§ **Bloco de texto**
----

Futebol não é uma certeza para quem joga em time de Interior — justifica.

Natural de Porto Alegre, criado no bairro Vila Nova, o mesmo de Ronaldinho, Almir sempre quis ser jogador. 

O sonho virou realidade no Cruzeiro, onde chegou em 2005, com 17 anos, e saiu somente em 2013.

— Fomos vice-campeões gaúchos de juniores em 2008 — recorda o volante.

Na temporada passada, o primeiro aperto financeiro assustou. 

O ano começou no Vilhena, de Rondônia. 

Depois, o destino foi o União de Frederico Westphalen. 

Porém, mesmo após subir com o time de Frederico Westphalen para a Série A do Gauchão, as propostas para jogar no segundo semestre não apareceram. 

A saída foi ajudar a mulher, Ana, na produção de eventos e até trabalhar no Tribunal Regional Eleitoral (TRE) durante as eleições.

— Ano passado, a gente passou dificuldades. Tive que me virar — destaca Almir.

Por isso, há três meses, quando o sogro resolveu investir em uma autopeça e oferecer para o jogador e a filha tocarem o negócio, o meio-campista resolveu aceitar.

— É complicado sempre ficar correndo atrás para pagar as contas. Preciso pensar no futuro — enfatiza.

E com o encerramento do Gauchão, a rotina mudou radicalmente. 

Os treinos, jogos e concentrações foram trocados por um expediente mais tradicional, das 8h às 12h e das 13h30min às 18h, mas não menos puxado.

— O futebol te priva de muita coisa, tu fica longe da família, sofre pressão, nem sempre os momentos são bons — comenta Almir.

Sobre sua estreia no ramo de autopeças, destaca que no começo estranhou, mas está pegando o jeito.

— Estou aprendendo as peças, ganhando experiência. 

Tem coisas que nem imaginava que existia — diverte-se.

Morador de São Leopoldo, Almir e a mulher compraram um apartamento pelo programa Minha Casa, Minha Vida. 

Com o que conseguiu juntar no futebol, deu uma entrada e agora pagará o restante em 20 anos. 

Para manter a forma, frequenta uma academia e joga em um time de várzea. 

No momento, sua atuação é fora dos gramados, mas se aparecer proposta de algum clube...

— Se pintar uma boa, eu jogo.

O volante também faz faculdade de Educação Física no IPA. 

Começou em 2007, mas devido à rotina do futebol, teve que trancar o curso várias vezes. 

Atualmente, está no sexto semestre.

— A frustração que tenho no futebol foi por não ter feito um contrato longo, de não ter oportunidades em um time grande. 

Quando poderia ter, no meu melhor momento, em 2011, me machuquei. 

Não era para ser, mas não me arrependo, conquistei bastante coisa. 

Joguei na Arena, no Beira-Rio e no Olímpico.

Meio-campista optou pela faculdade

A instabilidade como jogador do Interior está incomodando o meio-campista Régis, 25 anos, que disputou o Gauchão pelo União Frederiquense.

----

§ **Dados fornecidos**
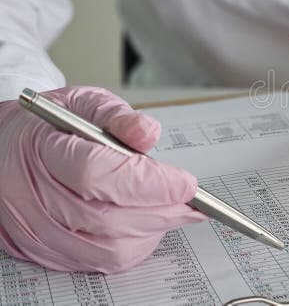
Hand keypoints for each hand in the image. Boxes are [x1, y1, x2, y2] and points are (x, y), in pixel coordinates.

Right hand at [0, 87, 204, 273]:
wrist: (7, 150)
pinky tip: (148, 223)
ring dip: (153, 230)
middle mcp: (34, 196)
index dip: (148, 182)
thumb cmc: (50, 126)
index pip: (96, 173)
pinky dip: (136, 245)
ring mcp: (38, 229)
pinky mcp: (48, 251)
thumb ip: (118, 116)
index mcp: (42, 150)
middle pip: (106, 218)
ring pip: (107, 247)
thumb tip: (148, 134)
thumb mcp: (82, 104)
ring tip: (175, 209)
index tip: (186, 182)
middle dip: (161, 210)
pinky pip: (101, 262)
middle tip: (191, 199)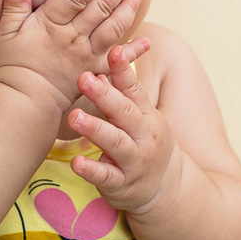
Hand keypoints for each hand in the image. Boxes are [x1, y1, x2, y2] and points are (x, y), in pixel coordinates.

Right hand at [0, 0, 142, 107]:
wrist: (25, 103)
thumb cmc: (13, 67)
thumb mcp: (5, 35)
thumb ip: (13, 9)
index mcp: (50, 25)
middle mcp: (72, 38)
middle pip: (99, 9)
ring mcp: (86, 55)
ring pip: (113, 29)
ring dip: (128, 10)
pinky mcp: (94, 71)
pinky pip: (118, 61)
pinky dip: (134, 51)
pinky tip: (146, 41)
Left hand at [67, 40, 177, 214]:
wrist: (166, 188)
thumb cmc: (144, 143)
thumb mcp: (142, 117)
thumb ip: (124, 92)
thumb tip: (107, 52)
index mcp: (146, 116)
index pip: (134, 89)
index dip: (123, 70)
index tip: (112, 50)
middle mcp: (143, 136)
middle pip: (125, 113)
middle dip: (104, 96)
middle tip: (83, 78)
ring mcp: (133, 161)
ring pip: (116, 143)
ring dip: (96, 130)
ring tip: (75, 117)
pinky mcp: (121, 184)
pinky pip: (106, 177)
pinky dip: (92, 170)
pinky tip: (76, 163)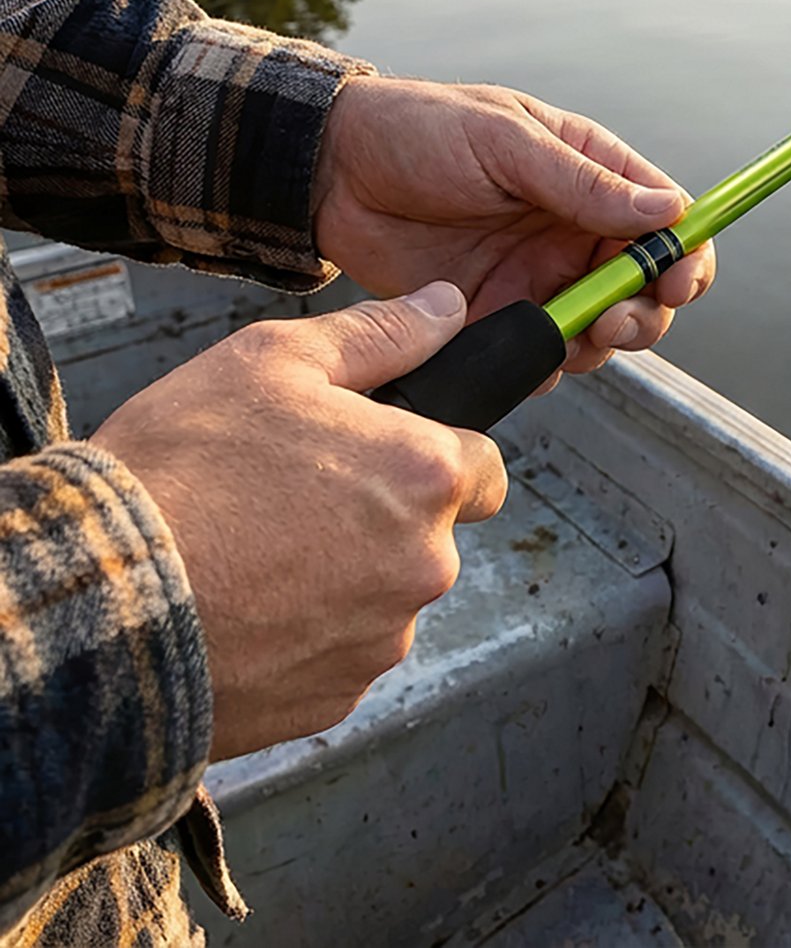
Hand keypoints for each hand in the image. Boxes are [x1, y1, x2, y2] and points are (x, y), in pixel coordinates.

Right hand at [92, 282, 503, 759]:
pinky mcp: (335, 698)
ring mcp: (381, 640)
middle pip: (433, 533)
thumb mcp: (273, 361)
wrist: (90, 602)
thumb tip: (447, 307)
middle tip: (294, 495)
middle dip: (384, 514)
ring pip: (385, 595)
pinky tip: (245, 606)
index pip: (484, 465)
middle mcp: (425, 565)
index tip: (382, 453)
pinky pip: (340, 653)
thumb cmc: (180, 469)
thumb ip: (380, 334)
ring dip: (345, 575)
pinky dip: (307, 632)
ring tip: (256, 552)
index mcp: (425, 476)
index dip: (435, 452)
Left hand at [312, 79, 716, 382]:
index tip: (673, 284)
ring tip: (566, 339)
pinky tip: (518, 356)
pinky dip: (539, 368)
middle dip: (644, 315)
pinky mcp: (493, 316)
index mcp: (590, 175)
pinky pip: (536, 358)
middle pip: (643, 289)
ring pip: (598, 332)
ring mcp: (536, 277)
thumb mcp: (506, 141)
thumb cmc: (419, 130)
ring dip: (597, 346)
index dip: (683, 258)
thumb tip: (669, 210)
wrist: (328, 171)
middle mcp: (573, 231)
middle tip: (612, 324)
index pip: (667, 222)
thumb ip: (584, 182)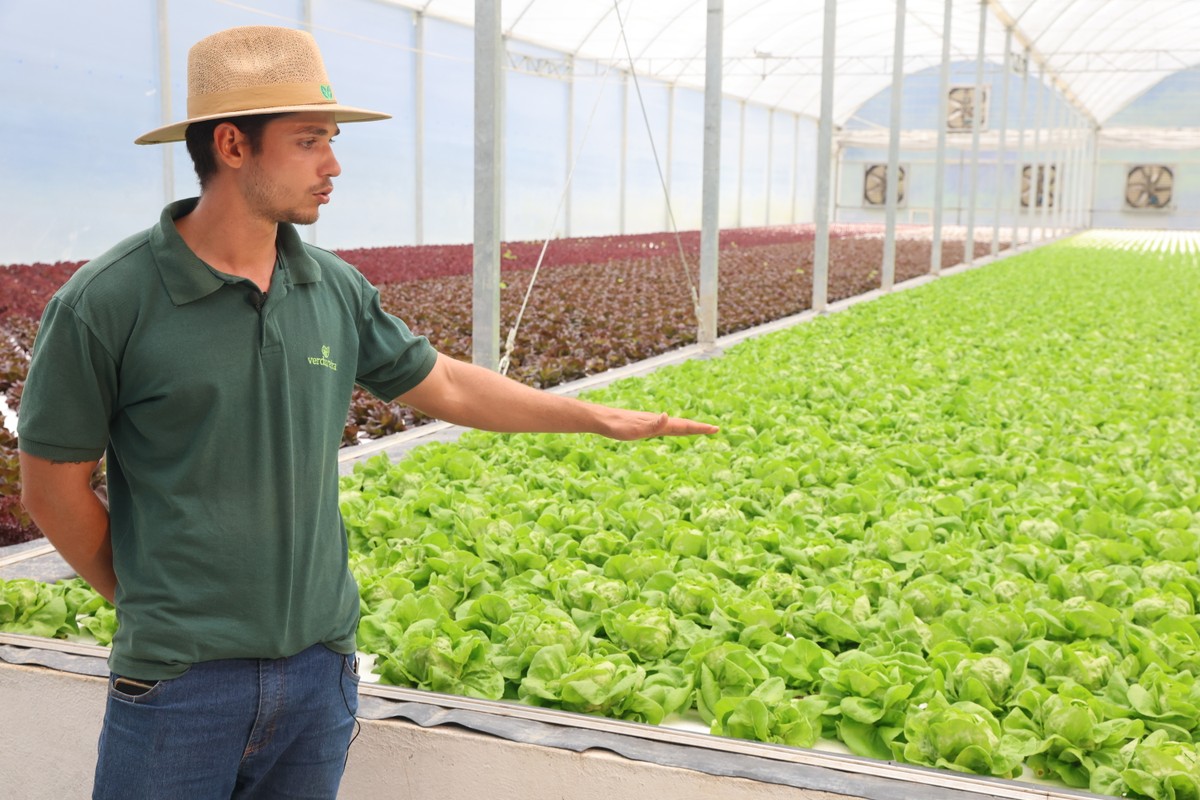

----

§ **Instruções da tarefa**
Na reportagem sobre o volante Almir, você pode reescrever o trecho que começa nas palavras "Futebol não é" e termina após "somente em 2013.", trocando "Cruzeiro" por "Juventude"?

§ **Solução da tarefa**
Futebol não é uma certeza para quem joga em time de Interior — justifica.

Natural de Porto Alegre, criado no bairro Vila Nova, o mesmo de Ronaldinho, Almir sempre quis ser jogador. 

O sonho virou realidade no Juventude, onde chegou em 2005, com 17 anos, e saiu somente em 2013.